-- THE TASK --
Beginning at the line containing "Page size: 1500x844.", output every line to the end of the data below exactly as it appears.

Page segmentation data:
____

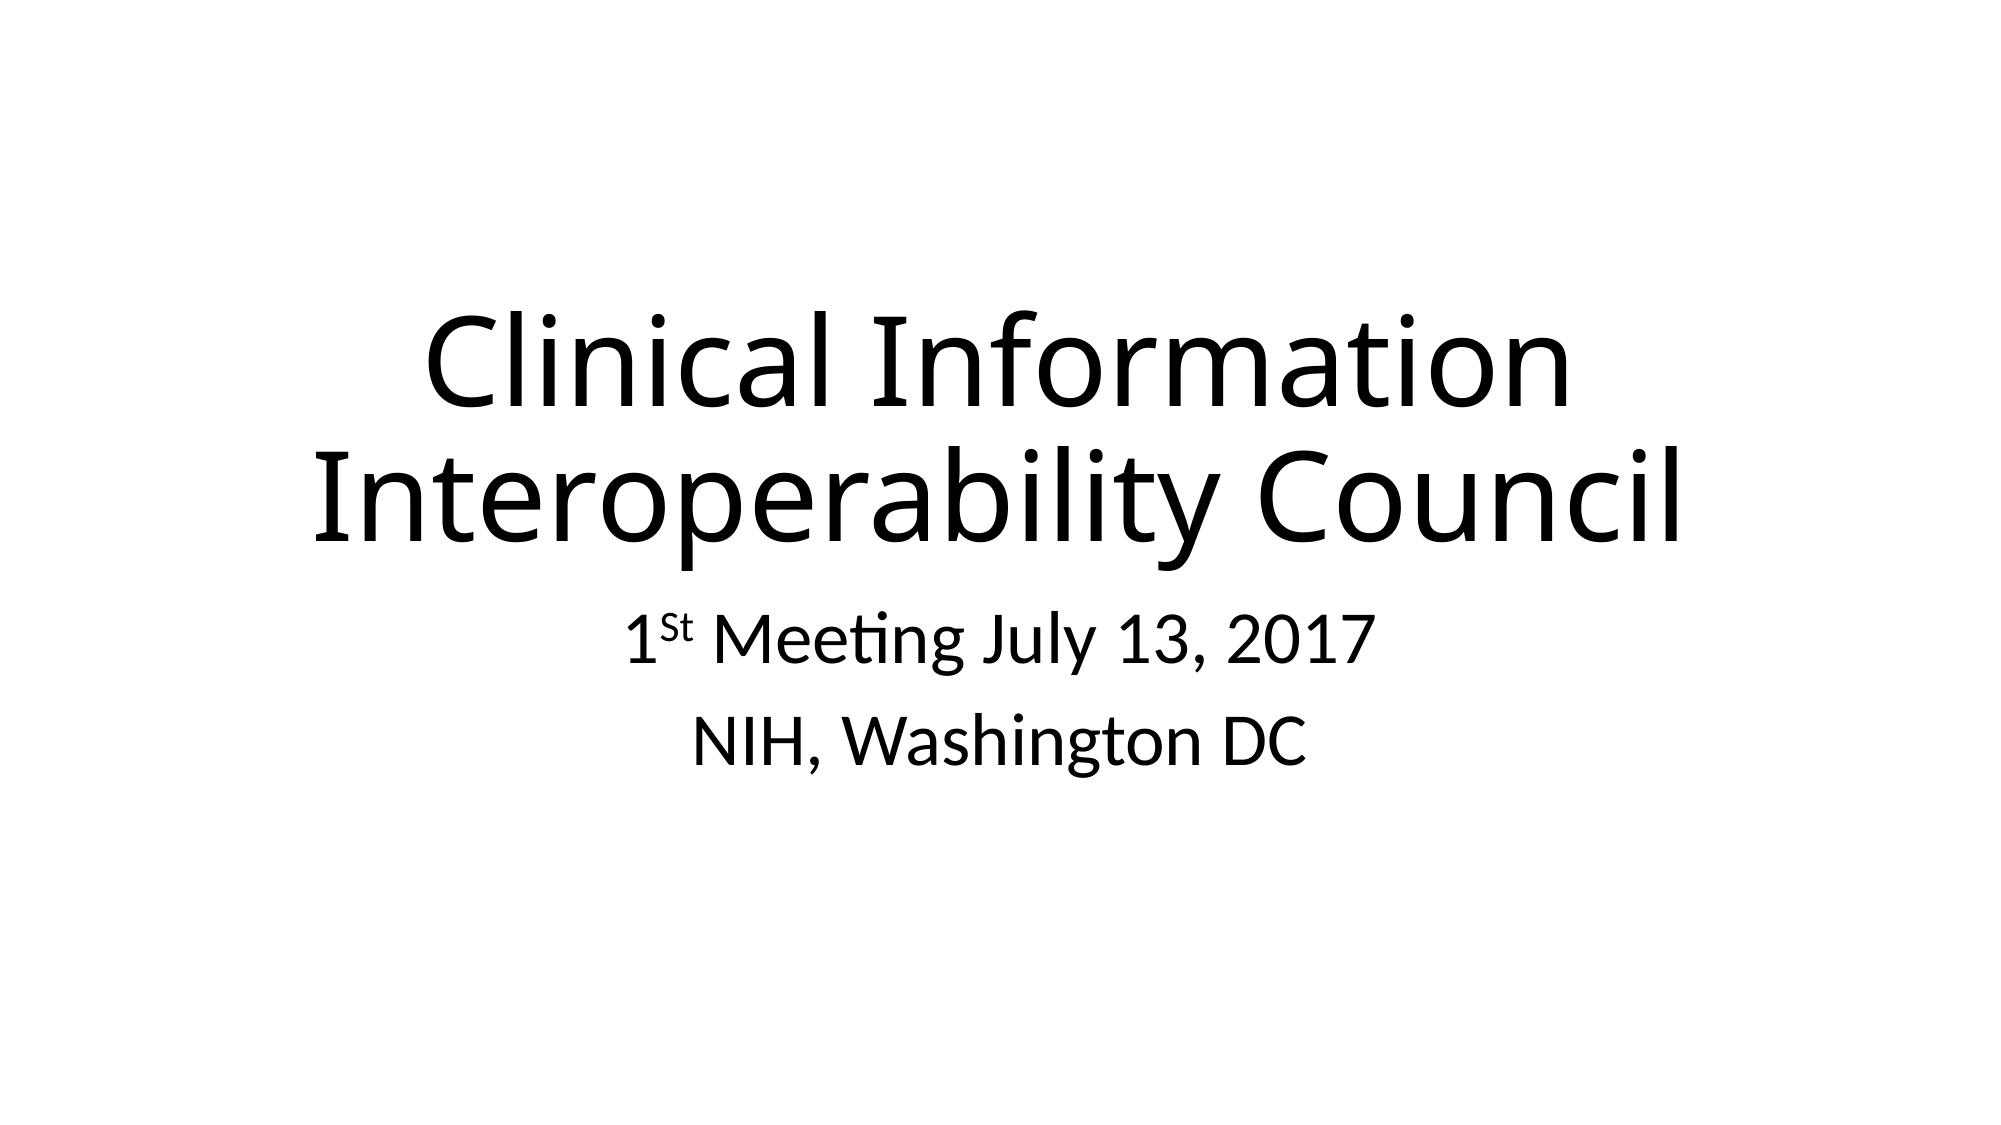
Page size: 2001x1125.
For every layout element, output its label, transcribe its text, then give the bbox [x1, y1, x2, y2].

title Clinical Information Interoperability Council [249, 184, 1750, 576]
subtitle 1St Meeting July 13, 2017 NIH, Washington DC [249, 590, 1750, 863]
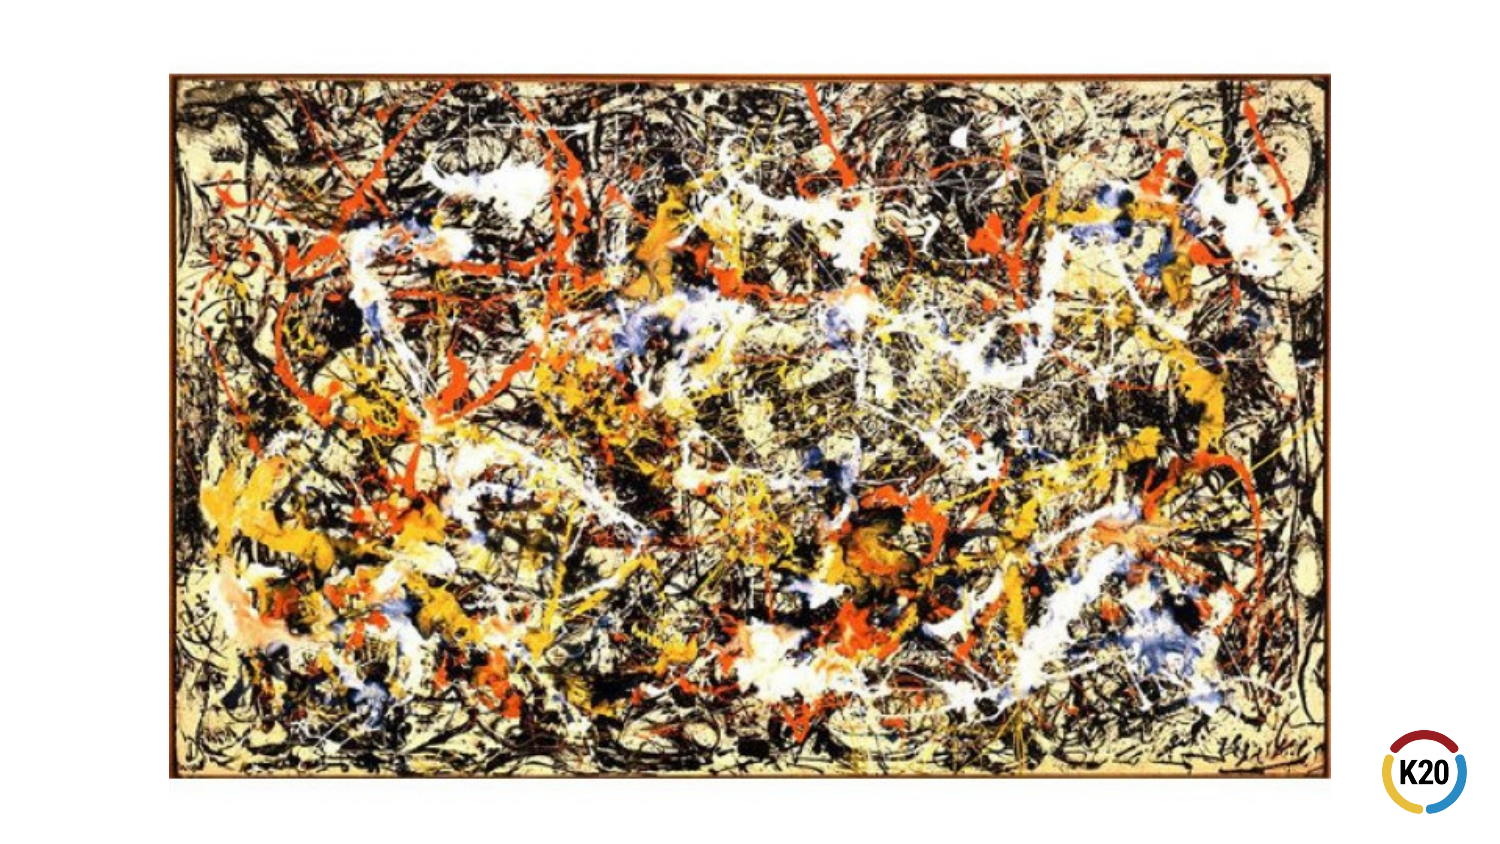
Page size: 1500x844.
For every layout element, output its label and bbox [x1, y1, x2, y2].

picture [169, 48, 1331, 805]
picture [1382, 730, 1467, 814]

____

-- RESULT OF THE TASK --
Page size: 1500x844.
For every layout element, output its label and bbox [x1, y1, x2, y2].

picture [169, 48, 1331, 805]
picture [1382, 730, 1467, 814]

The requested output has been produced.